Neural networks are not at all new technology, but are recently seeing a revival for a number of reasons:
- We have a lot more data now, which allows us to paper over any limitations by just training it more.
- We have much faster computers now, particularly as a lot of neural network training can be made highly parallel (that means that you can break it up into small chunks that can be run at the same time without waiting for each other, then combine the results).
- We have made a number of incremental improvements to the algorithms that allow us to speed up our training and improve the quality of results.
This has allowed us to apply them to problems where it was previously infeasible, which is the main source of all of the current progress in this field.
What is going to go wrong when I use neural networks?
This is important to understand, because things will go wrong. The main things that it is important to understand about this are:
- It is much more important to have good input data than good algorithms, and gathering good input data is expensive. Machine learning is only as good as its training, and if your input data is biased or missing important examples, your machine learning will perform badly. e.g. A classic failure mode here is that if you train image recognition only on white people, it will often fail to see people of colour.
- Compared to a human decision maker, neural networks are fragile. There is an entire class of things called “adversarial examples” where carefully chosen trivial changes that a human wouldn’t even notice can cause the neural network to output an entirely different answer.
- Even without adversaries, machine learning algorithm will make stupid goofs that are obvious to a human decision maker. It will do this even if it is on average better than a human decision maker. This is simply because different things are obvious to machines and humans. Depending on how visible these decisions are, this will probably make you look silly when it happens.
When should I use neural networks?
First off, you should not be making a decision about whether to use neural networks if this article is teaching you new things. You should be making a decision on whether to usemachine learning. Leave the decision of what type you should be using to an expert – there is a good chance they will choose neural networks (tech people are very trend driven), but there might be something simpler and better suited for your problem.
Roughly the following rules of thumb should help you decide whether to use machine learning:
- Is this a problem that would benefit from being able to make lots of fairly constrained decisions very fast? If no, then maybe talk to an expert (some problems don’t look like this on the face of it but can still benefit – e.g. translation isn’t obviously of this form, but it can benefit from machine learning), but you’re probably out of luck and even if you’re not this is going to be a huge and expensive research project.
- Could you just write down a short list of rules that are sufficient to make those decisions? If yes, just do that instead of trying to learn them from data.
- If you had an averagely intelligent human with maybe a couple of days of on the job training and enough background knowledge to understand the problem making those decisions, would their answers be good enough? If no, you’re really going to struggle to get your machine learning to be good enough.

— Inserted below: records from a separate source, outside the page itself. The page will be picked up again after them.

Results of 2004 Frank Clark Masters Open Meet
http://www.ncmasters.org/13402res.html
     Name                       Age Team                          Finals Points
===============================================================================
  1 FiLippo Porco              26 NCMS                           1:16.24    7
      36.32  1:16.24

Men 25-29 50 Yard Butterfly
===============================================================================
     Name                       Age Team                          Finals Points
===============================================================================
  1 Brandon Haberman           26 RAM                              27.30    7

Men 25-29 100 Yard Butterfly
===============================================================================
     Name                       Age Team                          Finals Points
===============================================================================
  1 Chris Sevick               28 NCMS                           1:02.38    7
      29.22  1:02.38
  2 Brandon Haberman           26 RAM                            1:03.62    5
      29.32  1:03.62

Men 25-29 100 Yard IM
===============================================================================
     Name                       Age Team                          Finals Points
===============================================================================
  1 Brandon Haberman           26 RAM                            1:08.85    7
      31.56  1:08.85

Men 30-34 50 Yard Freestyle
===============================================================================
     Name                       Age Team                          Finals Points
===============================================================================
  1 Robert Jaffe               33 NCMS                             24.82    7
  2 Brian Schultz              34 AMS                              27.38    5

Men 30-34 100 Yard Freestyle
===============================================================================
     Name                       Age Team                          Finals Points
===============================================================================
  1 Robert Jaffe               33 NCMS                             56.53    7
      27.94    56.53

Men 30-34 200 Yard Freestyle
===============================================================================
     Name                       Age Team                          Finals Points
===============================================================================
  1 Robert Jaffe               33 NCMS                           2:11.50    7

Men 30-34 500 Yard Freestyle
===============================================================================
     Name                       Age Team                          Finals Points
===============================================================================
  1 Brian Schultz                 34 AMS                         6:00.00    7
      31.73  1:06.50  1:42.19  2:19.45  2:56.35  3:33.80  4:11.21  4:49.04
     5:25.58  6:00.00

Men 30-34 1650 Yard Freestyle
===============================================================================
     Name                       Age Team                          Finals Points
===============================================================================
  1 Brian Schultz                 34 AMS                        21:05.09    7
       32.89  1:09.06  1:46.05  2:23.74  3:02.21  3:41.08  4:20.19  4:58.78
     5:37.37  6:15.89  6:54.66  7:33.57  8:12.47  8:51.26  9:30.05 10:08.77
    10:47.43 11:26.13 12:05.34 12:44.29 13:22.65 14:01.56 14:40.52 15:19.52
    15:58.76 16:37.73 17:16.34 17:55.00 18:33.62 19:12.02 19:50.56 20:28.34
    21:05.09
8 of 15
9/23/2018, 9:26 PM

- Think through the failure modes of the previous section. Do you have a plan in place to avoid them, or to mitigate them when they occur? Is the cost of that plan worth the benefits of using machine learning?
- Reflect on the following question: When someone in the media says “Why did you use a machine rather than a person here?” and your answer is “It was cheaper”, how is it going to play out and are you happy with that outcome? If no, your problem is probably politically a poor fit for machine learning.
If your problem passed all of those tests, it might well be amenable to machine learning. Go talk to an expert about it.